Regarding spring-loaded awards, the SEC staff believes “companies should carefully consider whether an adjustment to the observable market price is required, for example, when share-based payments arrangements are entered into in contemplation of or shortly before a planned release of material non-public information, and such information is expected to result in a material increase in share price.” In this regard, the SEC staff takes the position that a “material increase” in the market price of a security upon release of the information indicates that market participants would have considered adjusting the observable market price on a date shortly preceding the release of such information.
To illustrate, SAB 120 describes a company that awards non-routine share options after entering into a material contract but before such material contract is announced to the market. The share price is expected to increase significantly following announcement of the contract. In such a scenario, “the closing share price [on the date of grant before announcement of the material contract] would not be a reasonable and supportable estimate and, without an adjustment the valuation of the award would not meet the fair value measurement objective of FASB ASC Topic 718 . . . .”
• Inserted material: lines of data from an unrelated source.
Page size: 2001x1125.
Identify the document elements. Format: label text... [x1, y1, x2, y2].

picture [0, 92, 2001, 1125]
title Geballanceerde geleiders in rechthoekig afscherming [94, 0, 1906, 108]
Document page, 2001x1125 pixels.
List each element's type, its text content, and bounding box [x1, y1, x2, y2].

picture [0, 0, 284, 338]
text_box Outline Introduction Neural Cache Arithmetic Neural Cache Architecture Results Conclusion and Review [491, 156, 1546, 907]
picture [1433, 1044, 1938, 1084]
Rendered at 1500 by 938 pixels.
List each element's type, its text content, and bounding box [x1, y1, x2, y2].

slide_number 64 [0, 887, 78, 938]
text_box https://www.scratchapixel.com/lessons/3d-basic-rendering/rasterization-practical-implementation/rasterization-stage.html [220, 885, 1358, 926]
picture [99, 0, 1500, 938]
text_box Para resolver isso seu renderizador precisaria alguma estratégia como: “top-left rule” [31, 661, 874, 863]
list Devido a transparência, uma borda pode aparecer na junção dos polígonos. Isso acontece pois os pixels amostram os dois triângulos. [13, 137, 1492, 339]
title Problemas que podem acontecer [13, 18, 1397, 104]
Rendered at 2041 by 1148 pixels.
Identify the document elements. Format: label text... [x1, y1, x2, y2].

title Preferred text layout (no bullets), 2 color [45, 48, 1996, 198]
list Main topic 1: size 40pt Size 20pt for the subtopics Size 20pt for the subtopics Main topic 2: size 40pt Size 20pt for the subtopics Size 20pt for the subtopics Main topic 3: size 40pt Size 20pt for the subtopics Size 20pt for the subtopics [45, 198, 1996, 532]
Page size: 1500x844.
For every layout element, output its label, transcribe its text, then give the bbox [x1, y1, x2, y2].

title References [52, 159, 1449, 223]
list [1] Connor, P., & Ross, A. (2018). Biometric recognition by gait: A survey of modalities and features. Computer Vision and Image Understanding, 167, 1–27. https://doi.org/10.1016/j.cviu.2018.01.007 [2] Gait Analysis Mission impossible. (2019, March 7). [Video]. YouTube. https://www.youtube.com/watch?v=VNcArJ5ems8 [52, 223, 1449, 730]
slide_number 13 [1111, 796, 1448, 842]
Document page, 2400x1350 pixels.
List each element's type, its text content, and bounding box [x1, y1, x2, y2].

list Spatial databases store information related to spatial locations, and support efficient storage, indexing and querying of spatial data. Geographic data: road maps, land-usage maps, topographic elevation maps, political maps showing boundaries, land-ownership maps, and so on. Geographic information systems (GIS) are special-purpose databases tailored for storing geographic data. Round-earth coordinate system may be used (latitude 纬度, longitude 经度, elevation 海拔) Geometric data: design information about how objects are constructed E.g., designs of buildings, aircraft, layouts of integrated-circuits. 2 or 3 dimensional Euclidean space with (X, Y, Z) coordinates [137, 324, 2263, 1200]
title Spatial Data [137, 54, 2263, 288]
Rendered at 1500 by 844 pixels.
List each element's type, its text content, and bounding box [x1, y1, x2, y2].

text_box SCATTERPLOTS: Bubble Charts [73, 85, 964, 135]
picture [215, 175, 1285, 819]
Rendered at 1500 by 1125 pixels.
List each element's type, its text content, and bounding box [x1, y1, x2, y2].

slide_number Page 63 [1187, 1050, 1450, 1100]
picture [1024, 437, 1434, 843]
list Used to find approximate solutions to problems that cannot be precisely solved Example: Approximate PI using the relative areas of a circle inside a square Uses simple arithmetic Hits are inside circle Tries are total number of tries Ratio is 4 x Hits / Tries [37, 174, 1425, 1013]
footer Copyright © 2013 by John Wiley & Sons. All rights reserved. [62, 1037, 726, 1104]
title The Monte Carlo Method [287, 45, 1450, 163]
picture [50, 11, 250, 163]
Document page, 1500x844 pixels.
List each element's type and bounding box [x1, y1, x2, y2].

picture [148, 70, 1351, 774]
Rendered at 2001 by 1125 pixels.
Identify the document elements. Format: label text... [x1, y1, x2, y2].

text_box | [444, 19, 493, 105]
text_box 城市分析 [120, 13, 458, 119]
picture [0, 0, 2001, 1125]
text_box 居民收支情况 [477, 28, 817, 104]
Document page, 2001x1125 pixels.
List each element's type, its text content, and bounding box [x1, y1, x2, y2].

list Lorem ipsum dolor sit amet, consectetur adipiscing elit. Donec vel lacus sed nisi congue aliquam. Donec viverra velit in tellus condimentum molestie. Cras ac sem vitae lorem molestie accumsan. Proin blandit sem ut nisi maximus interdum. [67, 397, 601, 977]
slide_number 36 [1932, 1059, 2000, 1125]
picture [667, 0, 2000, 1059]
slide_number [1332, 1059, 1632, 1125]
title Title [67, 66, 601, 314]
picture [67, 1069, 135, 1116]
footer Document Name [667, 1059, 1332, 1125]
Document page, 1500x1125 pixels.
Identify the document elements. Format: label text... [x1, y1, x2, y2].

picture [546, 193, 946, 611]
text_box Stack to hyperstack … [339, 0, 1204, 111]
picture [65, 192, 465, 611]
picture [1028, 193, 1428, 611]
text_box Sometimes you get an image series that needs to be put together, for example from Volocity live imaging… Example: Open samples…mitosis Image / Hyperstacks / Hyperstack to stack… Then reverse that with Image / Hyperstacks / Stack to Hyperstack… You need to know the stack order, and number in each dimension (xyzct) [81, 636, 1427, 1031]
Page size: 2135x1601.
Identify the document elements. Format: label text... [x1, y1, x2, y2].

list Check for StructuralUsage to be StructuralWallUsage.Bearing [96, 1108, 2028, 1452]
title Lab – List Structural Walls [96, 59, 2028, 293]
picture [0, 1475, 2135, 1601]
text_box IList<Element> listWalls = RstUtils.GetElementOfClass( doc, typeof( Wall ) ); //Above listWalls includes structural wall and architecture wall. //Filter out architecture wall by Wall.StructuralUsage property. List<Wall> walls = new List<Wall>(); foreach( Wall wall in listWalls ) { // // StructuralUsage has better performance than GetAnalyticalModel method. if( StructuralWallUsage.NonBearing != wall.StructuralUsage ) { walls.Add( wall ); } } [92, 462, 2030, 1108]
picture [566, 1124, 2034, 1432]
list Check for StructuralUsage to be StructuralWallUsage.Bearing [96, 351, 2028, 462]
From a governance perspective, SAB 120 reminds companies of “the importance of strong corporate governance and controls in granting share options, as well as the requirements to maintain effective internal control over financial reporting and disclosure controls and procedures.” In this regard, SAB 120 suggests that prior to making a spring-loaded award, companies should consider whether the award is consistent with the company’s policies and procedures, including its compensation plan approved by shareholders, other governance policies, and legal requirements.
From a disclosure perspective, FASB ASC 718 requires companies to disclose sufficient information to enable users of the financial statements to understand the nature and terms of share-based payment arrangements that existed during the period and the potential effects of such arrangements on shareholders. This includes providing a description of the method used and significant assumptions used to estimate the fair value of awards under share-based payment arrangements. SAB 120 articulates a number of expected financial statement footnote disclosures on top of the ASC 718 requirements in the spring-loaded award context:
- How the company determined the current price of shares underlying share options for purposes of determining the grant-date fair value of its share options in accordance with FASB ASC Topic 718.
- The company’s accounting policy related to how it identifies when an adjustment to the closing price is required, how it determined the amount of the adjustment to the closing share price, and any significant assumptions used to determine such adjustment, if material.
- The characteristics of the share options, including their spring-loaded nature, if such options differ to such an extent from the company’s other share-based payment arrangements. Spring-loaded awards may also need to be disclosed separately from other share-based payment arrangements to best describe the company’s use of share-based compensation.
Additionally, SAB 120 notes that companies “should consider the applicability of MD&A and other disclosure requirements, including those related to liquidity and capital resources, results of operations, critical accounting estimates, executive compensation, and transactions with related persons.” In particular, companies should keep in mind the SEC’s 2006 guidance that a company’s Compensation Discussion and Analysis section must disclose if the company has, or expects to have, “a program, plan or practice to select option grant dates for executive officers in coordination with the release of material non-public information.”